Michalina Knapik1, Paulina Gisman1, Natalia Phatthana1, Daniel Żelazo1, Magdalena Krajewska-Włodarczyk2
Rheumatology Forum 2023;9(3):105-111.


Introduction: Fibromyalgia is a chronic soft tissue rheumatic disease of unknown aetiology and marked by chronic, multi-sited pain persisting for at least three months and concomitant fatigue. The pathogenesis is still not precisely understood; disturbances of biochemical, metabolic, and immunological processes are suspected, and the impact of chronic stress is also undeniable. This study aims to compare the prevalence of fibromyalgia among students of different years of medical course at the University of Warmia and Mazury in Olsztyn.
Material and methods: The Fibromyalgia Survey Questionnaire (FSQ) incorporating the 2011 and 2016 diagnostic criteria for fibromyalgia was used for the survey. Questionnaires were distributed in hard copy during lectures (1–2 years of study) or credits (3–6 years of study).

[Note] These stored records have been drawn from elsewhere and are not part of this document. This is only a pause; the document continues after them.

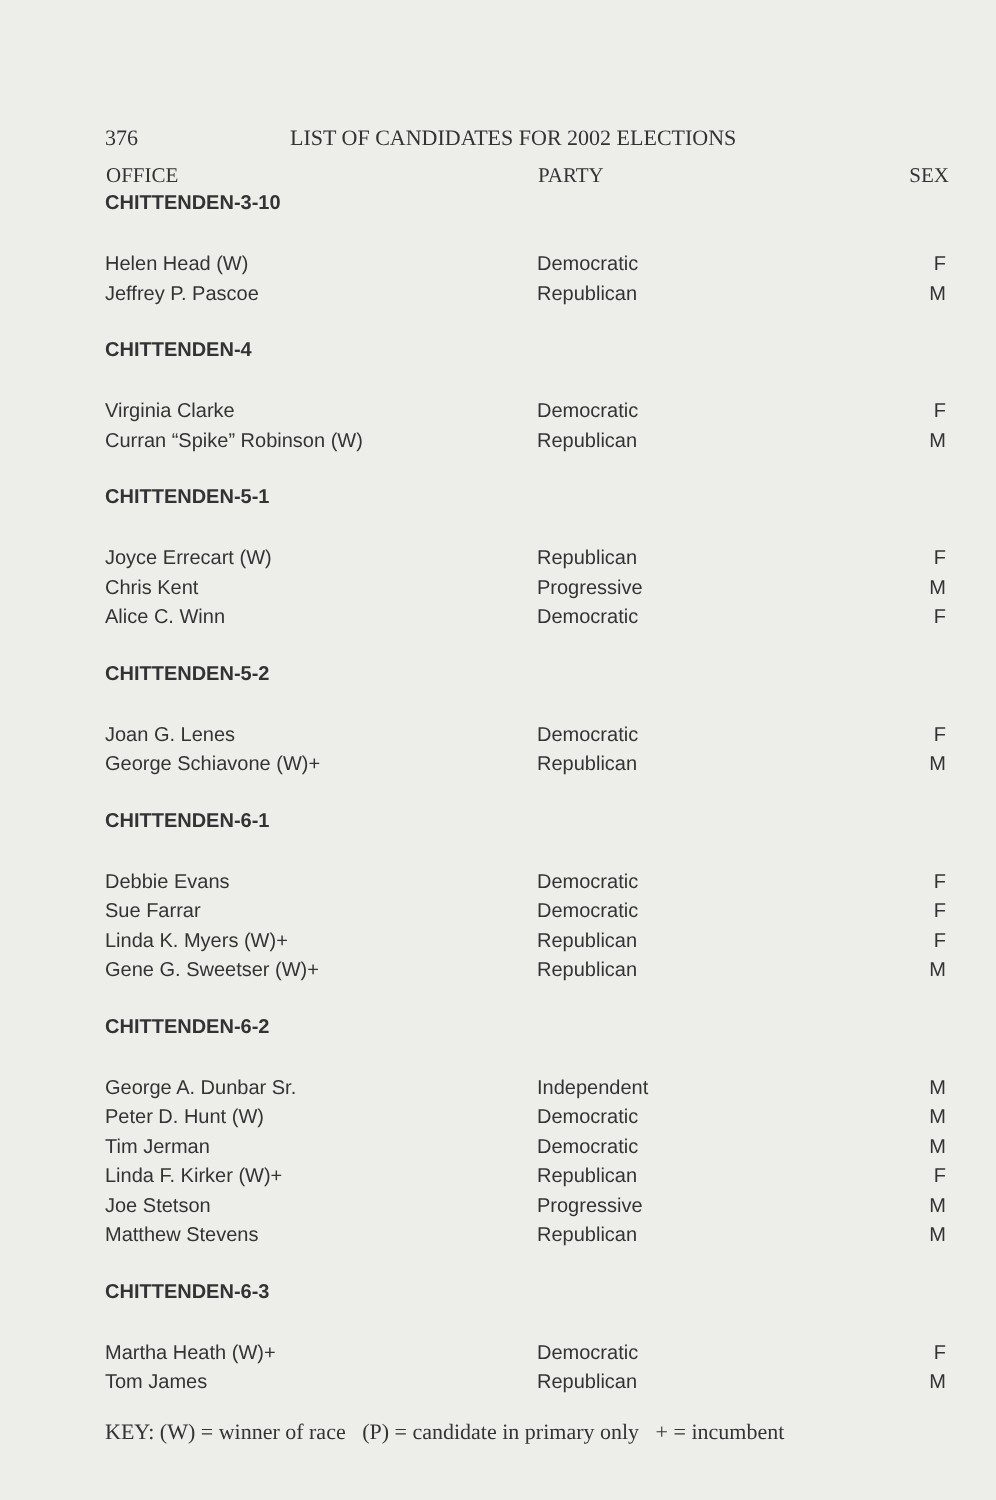376 LIST OF CANDIDATES FOR 2002 ELECTIONS
| OFFICE | PARTY | SEX |
| --- | --- | --- |
| CHITTENDEN-3-10 | | |
| Helen Head (W) | Democratic | F |
| Jeffrey P. Pascoe | Republican | M |
| CHITTENDEN-4 | | |
| Virginia Clarke | Democratic | F |
| Curran “Spike” Robinson (W) | Republican | M |
| CHITTENDEN-5-1 | | |
| Joyce Errecart (W) | Republican | F |
| Chris Kent | Progressive | M |
| Alice C. Winn | Democratic | F |
| CHITTENDEN-5-2 | | |
| Joan G. Lenes | Democratic | F |
| George Schiavone (W)+ | Republican | M |
| CHITTENDEN-6-1 | | |
| Debbie Evans | Democratic | F |
| Sue Farrar | Democratic | F |
| Linda K. Myers (W)+ | Republican | F |
| Gene G. Sweetser (W)+ | Republican | M |
| CHITTENDEN-6-2 | | |
| George A. Dunbar Sr. | Independent | M |
| Peter D. Hunt (W) | Democratic | M |
| Tim Jerman | Democratic | M |
| Linda F. Kirker (W)+ | Republican | F |
| Joe Stetson | Progressive | M |
| Matthew Stevens | Republican | M |
| CHITTENDEN-6-3 | | |
| Martha Heath (W)+ | Democratic | F |
| Tom James | Republican | M |
KEY: (W) = winner of race (P) = candidate in primary only + = incumbent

Results: A total of 451 students representing all years were surveyed, sequentially from the first (n = 125), second (n = 96), third (n = 80), fourth (n = 62), fifth (n = 68) and sixth years (n = 20). Seventeen respondents (3.77%) met the diagnostic concriteria for fibromyalgia according to the ACR 2016. In the pre-clinical years, fibromyalgia w as slightly more frequent, however, the difference was not statistically significant (p = 0.1867). In contrast, in the pre-clinical years there was a statistically significantly higher prevalence of symptoms such as headaches, fatigue, trouble thinking or memory problems, waking up feeling tired, and pain in various parts of the spine. Also, students in their pre-clinical years were significantly more likely to meet fibromyalgia criteria such as symptom severity scale, widespread pain index and duration of symptoms of more than 3 months.
Conclusions: Although this study did not reveal an increased incidence rate of fibromyalgia among medical students compared to the general population, nor was there a statistically significant difference in terms of the prevalence of fibromyalgia between the first two years of study and the remaining years of study, it clearly highlighted the reduced quality of life in this population group.